Dovetti prendere la decisione di partire per il Perú per passare il Natale con mio marito e stare con lui fino al giorno dell’appuntamento a fine gennaio, lasciando, però, la mia famiglia, che si dimostrò comprensiva e disse che avrebbe aspettato con ansia il giorno in cui ci fossero andati a prendere entrambi all’aeroporto.

A gennaio, arrivò il giorno dell’appuntamento e andammo entrambi in ambasciata. Per la prima volta, Gustavo fu trattato da essere umano e non come un animale, come mi aveva sempre raccontato di essere stato trattato in ambasciata (e come ho potuto vedere con i miei occhi che trattano i “comuni peruviani” che non hanno nessun rapporto con l’Italia).

Presentate tutte le carte, restammo in attesa della data che ci diedero per andare a ritirare il risultato, ma ogni volta, per tre volte, ci dissero di ritornare la settimana successiva, visto che “si trattava di un caso particolare che stavano esaminando in Italia”.

Il 16/02/2015 andammo a ritirare il risultato: NUOVAMENTE NEGATIVO, in quanto “le intenzioni del richiedente non erano attendibili”, nonostante la stessa Cassazione dice che il coniuge straniero dello stesso sesso deve essere considerato come familiare del cittadino italiano, e come anche indicato a dicembre dal Ministero. Senza ulteriori spiegazioni, senza che il sig. Lanciotti ci guardasse per lo meno in faccia e ci spiegasse che cos’era successo, uscimmo dall’ambasciata con il mondo che ci era appena crollato addosso.

Siamo entrambi ancora a Lima, aspettando che il nostro avvocato in Italia faccia ricorso al TAR di Roma affinché riveda la decisione dell’ambasciata. Nel frattempo, il nostro avvocato ha comunque cercato di mettersi in contatto con il sig. Lanciotti, chiedendo spiegazioni sull’accaduto, ma quest’ultimo non si dimostra disponibile a spiegare quanto successo, dicendo che egli è tenuto a dare questo tipo di informazioni solo agli avvocati della difesa del TAR, per difendere l’ambasciata.

In tutto questo, siamo ancora alla deriva.
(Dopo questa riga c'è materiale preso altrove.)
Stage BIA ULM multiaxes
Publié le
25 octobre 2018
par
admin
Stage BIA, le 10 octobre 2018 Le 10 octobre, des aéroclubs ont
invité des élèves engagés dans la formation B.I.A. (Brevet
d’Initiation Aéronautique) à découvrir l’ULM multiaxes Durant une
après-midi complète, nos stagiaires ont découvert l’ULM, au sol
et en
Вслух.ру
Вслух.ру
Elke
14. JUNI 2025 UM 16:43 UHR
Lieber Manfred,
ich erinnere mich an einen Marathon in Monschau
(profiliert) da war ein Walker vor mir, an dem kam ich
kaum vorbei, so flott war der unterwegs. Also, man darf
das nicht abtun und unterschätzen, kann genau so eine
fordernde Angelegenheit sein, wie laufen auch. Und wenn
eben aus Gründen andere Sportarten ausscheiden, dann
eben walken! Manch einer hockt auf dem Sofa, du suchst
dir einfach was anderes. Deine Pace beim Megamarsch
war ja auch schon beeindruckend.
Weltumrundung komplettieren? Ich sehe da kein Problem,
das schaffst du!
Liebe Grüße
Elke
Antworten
In tutto questo, non so ancora quando arriverà il giorno in cui potrò avere al mio fianco TUTTA la mia famiglia. Non so quando arriverà il giorno in cui non sarò piú costretto a scegliere all’abbraccio di chi rinunciare ogni mattina; in cui non sarò piú costretto a dover vivere tra due continenti, a dover far soffrire una delle due parti della mia famiglia perché non posso stare in due Paesi allo stesso tempo.
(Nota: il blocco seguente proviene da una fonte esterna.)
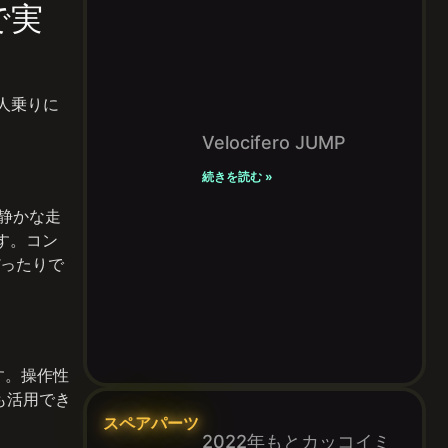
で実
人乗りに
。
Velocifero JUMP
続きを読む »
静かな走
す。コン
ったりで
す。操作性
も活用でき
スペアパーツ
2022年もとカッコイミ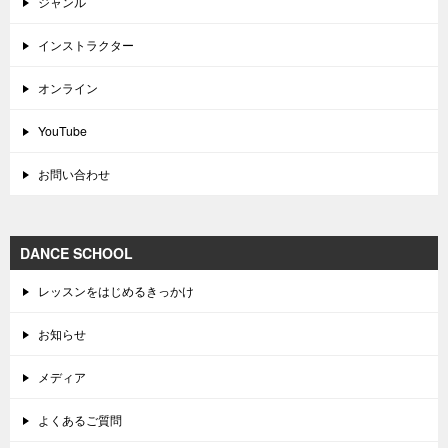
ジャンル
インストラクター
オンライン
YouTube
お問い合わせ
DANCE SCHOOL
レッスンをはじめるきっかけ
お知らせ
メディア
よくあるご質問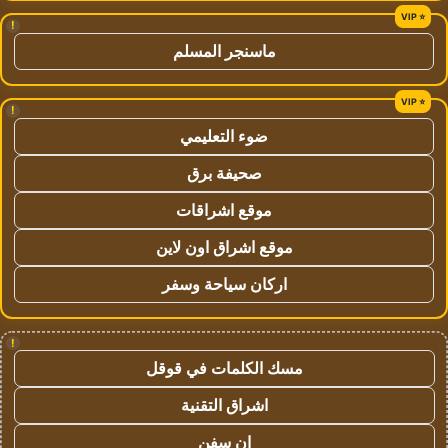
!
ماسنجر المسلم
!
ضوء التعليمي
صحيفة برق
موقع اشراقات
موقع اشراق اون لاين
اركان سياحة وسفر
!
مسك الكلمات في قوقل
اشراق التقنية
ان سفن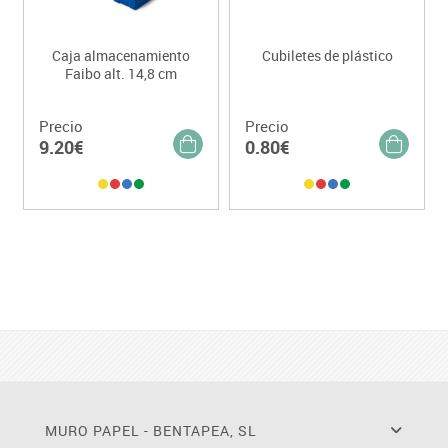
Caja almacenamiento
Cubiletes de plástico
Faibo alt. 14,8 cm
Precio
Precio
9.20€
0.80€
MURO PAPEL - BENTAPEA, SL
Sono stanco di dover scegliere, sono stanco di dover rinunciare a un pezzo del mio cuore ogni volta che salgo su un aereo, soltanto perché il mio Paese non riconosce il mio matrimonio. Spero almeno che il TAR sia un ente giusto e riconosca a mio marito il diritto di vivere con me e la mia famiglia in Italia. Nel mentre, continuiamo ad aspettare; forse sarà questa la volta buona. O forse no. Forse presto rivedrò la mia famiglia. O forse per farlo dovrò continuare a rinunciare a mio marito. Forse. Chissà."